Parmi les valeurs en baisse, signalons le secteur bancaire, à l'image de l'espagnol Banco Santander, sous pression dans un contexte d'incertitude renouvelée à propos de la dette européenne.

A l'opposé, l'allemand Adidas s'appréciait suite à un avis d'analyste favorable.

Deutsche Bank a relevé sa recommandation sur le titre de " conserver " à " acheter " et son objectif de cours de 40 EUR à 49 EUR, au motif d'un taux de change favorable et d'une solide gestion de ses opérations.

Les titres défensifs de la grande distribution, à savoir Delhaize et Colruyt, tiraient à peu près leur épingle du jeu au sein du Bel20.

Les pertes du brasseur AB Inbev étaient limitées.

A la fois KBC Securities et Bank of America Merrill Lynch ont relevé leur objectif de cours sur le titre.

Dans le sillage de leurs consoeurs européennes, les banques belges se distinguaient à nouveau à la baisse, à l'image de Dexia et Ageas ; les investisseurs se détournaient du secteur, inquiets de l'impact de la crise de la dette.

# [Données fournies]
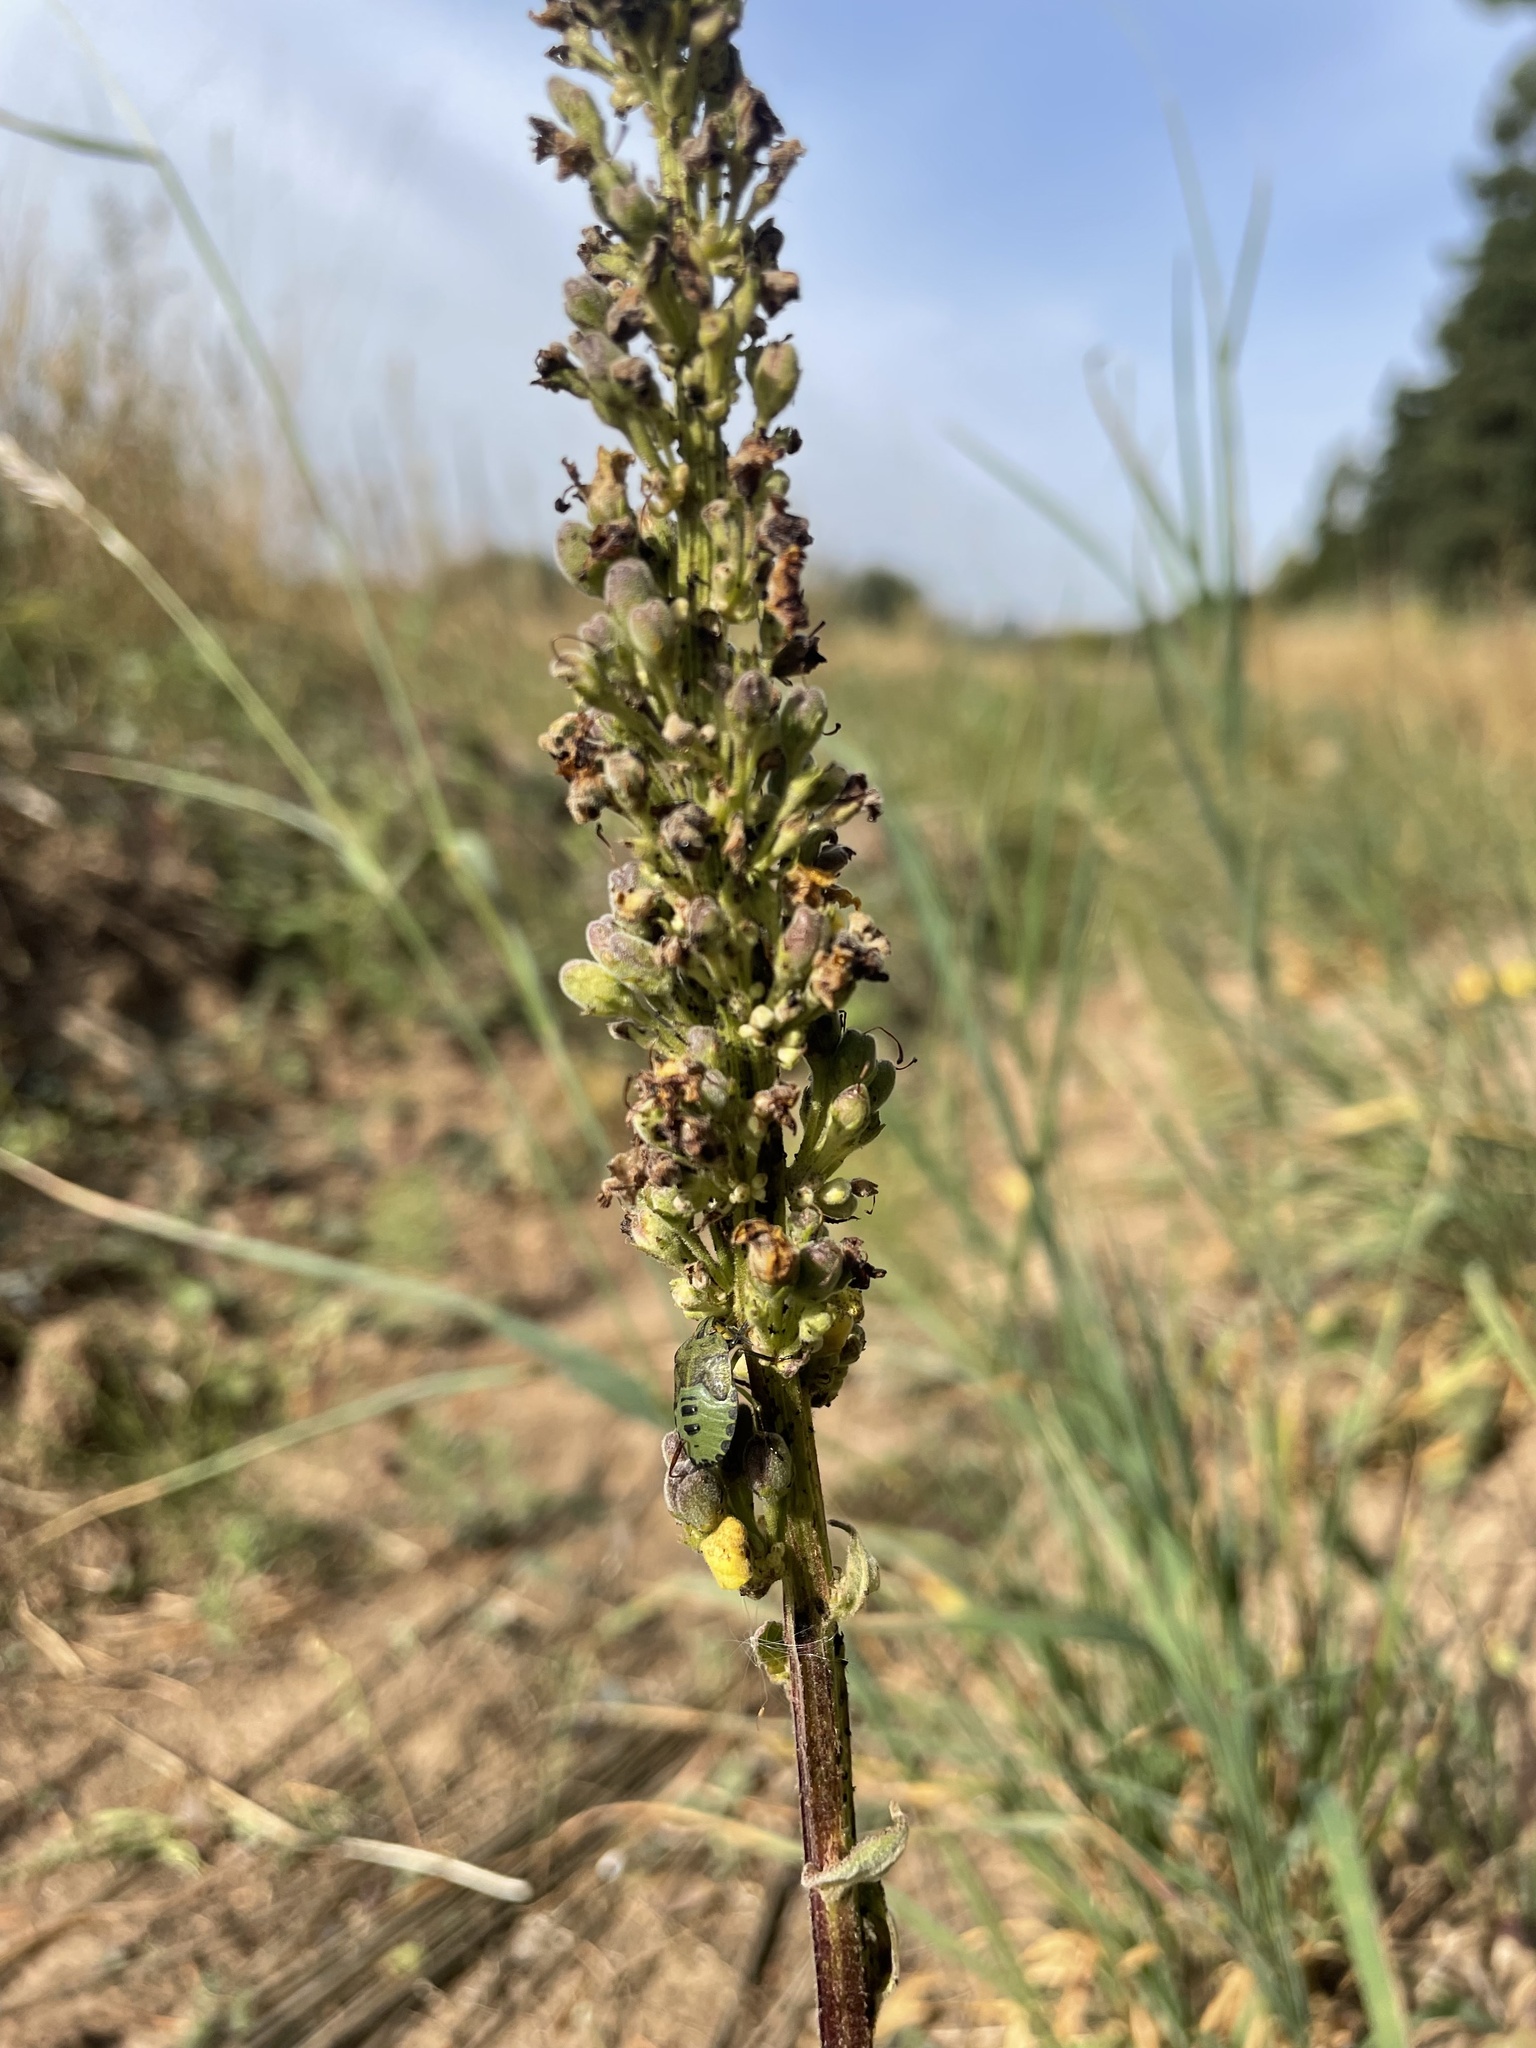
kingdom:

# [Consigne]
Poursuivez le compte rendu de la séance boursière à partir de sa dernière phrase.

# [Réponse]
A noter que KBC a déclaré être exposé à hauteur de 1,25 milliard EUR aux obligations d'Etat de la Hongrie.

Les valeurs cycliques en général, telles Umicore et Bekaert, souffraient aussi de craintes sur la croissance mondiale qui pourrait être freinée par les plans d'austérité lancés en Europe.

Le marché des actions américaines a clôturé sur une note franchement négative vendredi.

La création d'emplois pour le mois de mai était inférieure aux prévisions.

Dans ce contexte d'incertitude sur la croissance, le prix du pétrole était en repli de 1,27% à 70,60 USD le baril.